Retinol is a hugely important ingredient in skin care and I think we all know why. It's anti-aging capabilities are hard to match. It combats issues such as fine lines, wrinkles, discoloration and texture. Even though this is a highly sought after ingredient, there is some confusion over how to use it. Here we're going to de-mystify this ingredient and shed some light on how a retinol is best incorporated into your skin care routine.
Can I use Retinol During the Day?
One of the most widely misunderstood concepts surrounding retinol is whether it should be used during the daytime.
Many think that using a retinol during the day is risky because it may make the skin more prone to sunburn.
The truth is that retinols themselves do not change the amount of sun the skin can take before it burns. Retinols work by increasing skin cell turnover and increasing collagen production. It does not necessarily make the skin more sensitive to the sun, although the new skin cells may be more prone to sun damage than the old ones. Therefore it's best to cover your bases with added protection if you do wear a retinol during the day.
Still, should you use a retinol during the day? The answer is probably not. The main reason why you should avoid using a retinol during the day is that you will not be getting the full benefits. First off, retinol breaks down in sunlight which is why you'll notice that the packaging of products containing retinol aims at protecting the contents from sun exposure.
It's also important to note how your body works during the day versus at night. During the day, your skin is exposed to sun and pollutants so you'll want to focus your daytime skin care on protection, using products that contain antioxidants, sunscreen and vitamin C.

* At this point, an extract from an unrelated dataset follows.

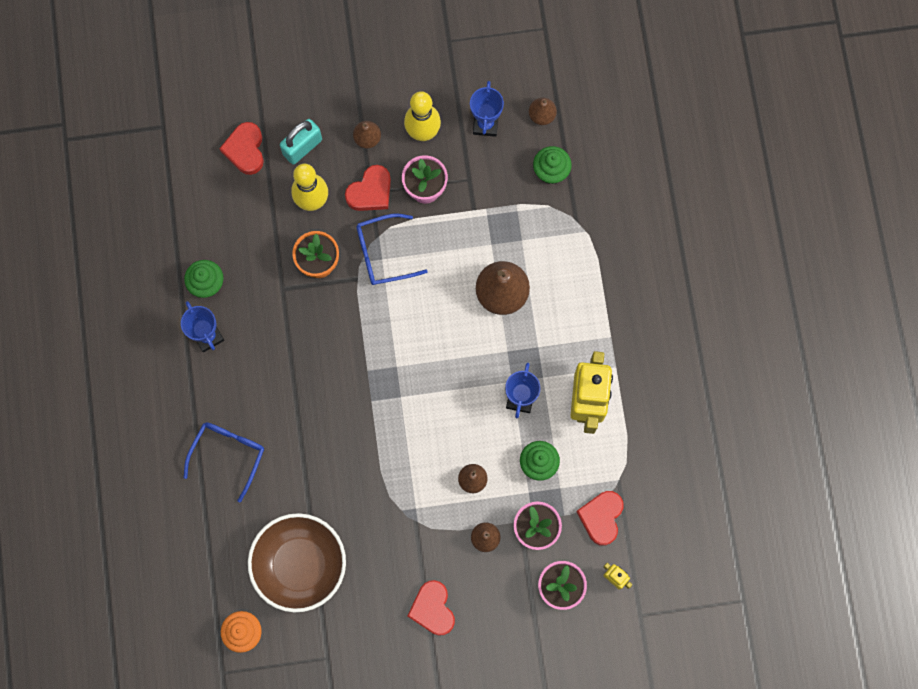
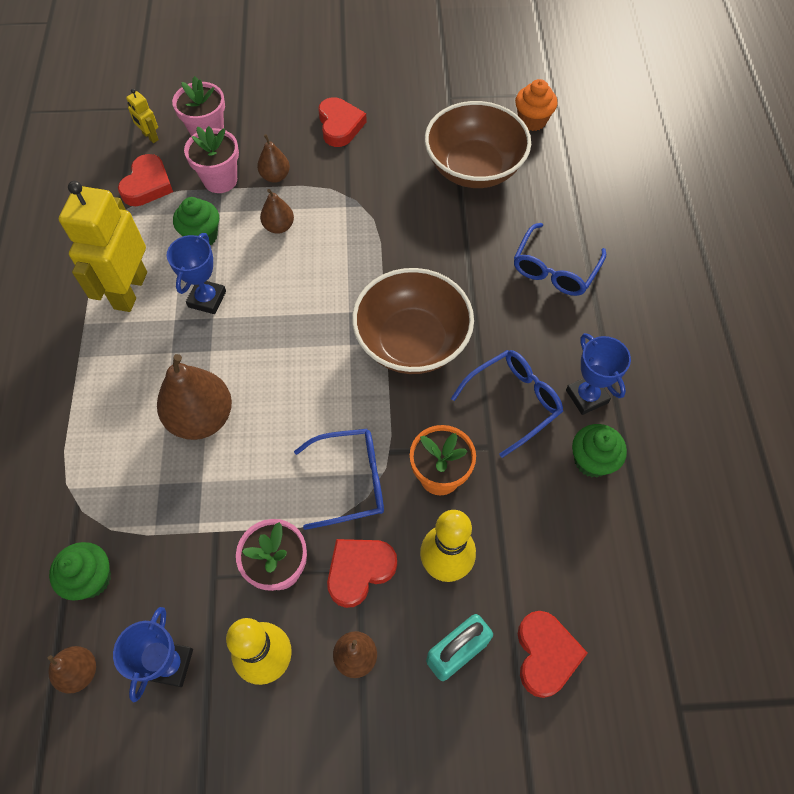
camera: 175 degrees left, 15 degrees down
none -> brown bowl [352,268,474,374]
none -> blue glasses [451,350,563,458]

At night, your skin is undergoing deep reparative processes. Your skin will be working to repair any damage that has occured during the day. In order to aid in that process, you'll want to use active ingredients such as retinol or acids (glycolic, lactic, salycilic...etc.).
Should I stop using it if Irritation Occurs?
Another misunderstood concept in skin care is that you should immediately discontinue use of a product if your skin becomes irritated. If the irritation is extreme, prolonged and demonstrates signs of a skin allergy or sensitivity, then by all means, discontinue use and consult your dermatologist. But certain ingredients such as retinol take time for the skin to adjust to. Slight irritation such as redness or peeling after introduction of a retinol is to be expected. The skin will adjust after a few weeks of consistent use. If the irritation is prolonged or very uncomfortable, then you should switch to a gentler formula and decrease your use to once a week. Overtime, your skin will adjust to the ingredient and you can increase the strength.
That's about it in a nutshell. There is a lot of confusion over this tried and true skin care ingredient, but hopefully this helps clear some of it up for you.